Ires, which has a portfolio valued at €1.23bn, has targeted the sale of 315 units across a three- to five-year period, however, just 57 have been sold to date. Photograph: Sam Boal / RollingNews.ie
The chief executive of the country’s largest private landlord has said the recent changes to rent regulations will bring “liquidity into the market” and new opportunities to invest in residential units which have not been available over the last few years.
Eddie Byrne, chief executive of Irish Residential Properties (Ires) Reit, was speaking after the company published its latest results for the first half of the year. It showed that revenues dipped slightly, falling by 0.4% to €42.6m of which €33.3m was net rental income.
Its earnings after adjusting for property revaluation totalling €14.5m, up from €14.2m during the same period in 2024.
The company generated €6.6m from unit disposals. The company's half-year results also show it achieved sales premiums in excess of 25% this year as part of the firm’s ongoing asset disposal programme.
In June, the Government expanded the rent pressure zone system across the entire country which limits rent increases to 2% a year. However, from March 1 next year, landlords will have the right to reset the rent charged once a tenancy ends.
Mr Byrne said these changes are “positive for our business” particularly the ability to reset rents on properties when someone moves out.
"Today, we turned over about 14% of our portfolio. I expect that to go down, but I think it probably doesn't go below 10%. So what you see is 90% of the residents that we cater for today will stay within the 2% rent cap, and 10% will churn,” he said.
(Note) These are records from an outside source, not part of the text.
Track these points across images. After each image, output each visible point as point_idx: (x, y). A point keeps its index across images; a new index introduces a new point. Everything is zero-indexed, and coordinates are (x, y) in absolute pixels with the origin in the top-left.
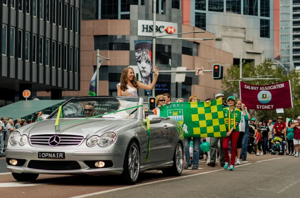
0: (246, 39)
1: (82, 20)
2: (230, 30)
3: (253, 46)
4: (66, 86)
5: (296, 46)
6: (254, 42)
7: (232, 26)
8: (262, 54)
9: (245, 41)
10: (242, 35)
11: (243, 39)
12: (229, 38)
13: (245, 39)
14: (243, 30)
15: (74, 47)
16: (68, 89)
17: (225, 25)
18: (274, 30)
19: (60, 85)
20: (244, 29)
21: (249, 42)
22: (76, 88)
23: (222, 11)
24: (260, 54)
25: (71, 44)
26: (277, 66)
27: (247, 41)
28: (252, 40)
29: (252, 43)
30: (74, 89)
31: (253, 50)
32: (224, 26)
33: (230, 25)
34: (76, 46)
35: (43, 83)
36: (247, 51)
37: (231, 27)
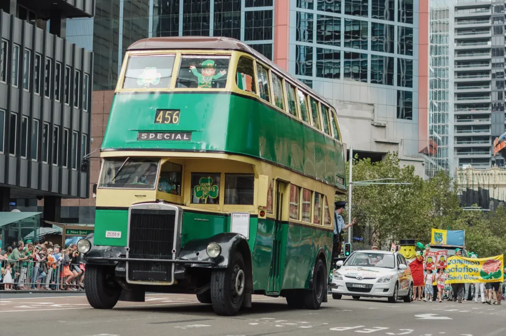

"That will be a slow burn over five to seven years but it is meaningful in the context of our business,” he added.
He said that he believes the changes will help bring more investment into the private rental sector adding that there will be opportunities for the business to invest in new stock.
"We reckon somewhere between 12,000 and 14,000 units in the Dublin market would come for sale in the next two years as institutional owners who are closed-end funds, are forced to sell because they're reaching the end of the maturity,” he said.
“With the change in the building design standards that were announced, we think over the next six months, that will lead to an increase in supply of apartments.”
"Over the next six months, we think we'll see opportunities to invest in new stock, [which] for us has not been there in the past two years.”
According to Ires Reit, their average monthly rent increased by 1.5% to €1,823 since June 30, 2024 and by 0.5% since the end of 2024.
The rise was partly driven by the “disposal of underperforming and lower quality assets and organic growth”, the company said, adding that the firm’s average rents are estimated to be 19% below market rent, with occupancy at 99.5%.
Ires, which has a portfolio valued at €1.23bn, has targeted the sale of 315 units across a three- to five-year period, however, just 57 have been sold to date.
On the company’s plans to sell units, Mr Byrne said they are pleased with how the disposal programme is going and they are confident that they will sell a total of 50 units this year.